With the stroke of his veto pen Gov. Andy Beshear has wandered into a hot-button social issue important to conservative voters, and some in his liberal base.
On Wednesday, Beshear, D-Kentucky, vetoed Senate Bill 83 the “Save Women’s Sports Act” which directs the Kentucky High School Athletic Association Board of Control to pass and enact regulations banning those identified as males on their birth certificates from participating in female sports teams.
The veto drew a swift rebuke from several potential Republican candidates for governor next year. The likely candidates are tuned in to the GOP electorate who are currently primarily motivated by social issues.
Term-limited Republican Agriculture Commissioner Ryan Quarles’ office issued a statement decrying the vetoed bill, which has nothing to do with agriculture.
“Governor Andrew Beshear’s veto of a bipartisan bill disrupts athletic competition and opens the door for boys to play in girls’ sports,” Quarles said in a statement. “Decades of hard work to achieve equality in girls’ sports is now at risk due to Governor Beshear’s extreme view that erases all of the achievements female athletes have earned.”
Quarles was not the only one frustrated with the veto, former UN Ambassador, and potential gubernatorial candidate Kelly Craft took to her social media feed to call out Beshear for the veto.

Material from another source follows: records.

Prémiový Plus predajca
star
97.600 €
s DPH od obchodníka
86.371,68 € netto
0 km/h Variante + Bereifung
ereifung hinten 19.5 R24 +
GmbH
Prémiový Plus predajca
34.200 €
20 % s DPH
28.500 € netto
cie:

Craft, who often has one foot in national and international politics and Kentucky issues, nationalized the veto in her post.

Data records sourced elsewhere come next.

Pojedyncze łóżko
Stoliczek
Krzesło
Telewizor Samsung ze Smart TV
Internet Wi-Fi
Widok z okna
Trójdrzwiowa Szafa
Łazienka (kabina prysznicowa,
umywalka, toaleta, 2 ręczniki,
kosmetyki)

“We need a governor who realizes that it’s patently unfair to let biological males compete against #Kentucky’s next generation of female stars. Beshear is no different than Biden and the rest,” she wrote.
State Sen. Max Wise, R-Campbellsville, is also contemplating a run, and he too found Beshear’s veto frustrating.
“The woke movement is alive & well in the KY Governor’s mansion after today’s vetoes of SB83 & SB1,” Wise wrote on Twitter. “A Governor who thinks that decades of females fighting for sports equality & replaced by transgender competition is not tuned into the people of the Commonwealth.”
The statements show potential GOP primary candidates are on the same page as they head into the one-year mark from the 2023 race. What will likely surface, if they all enter the race with the same views is a personality contest between the candidates.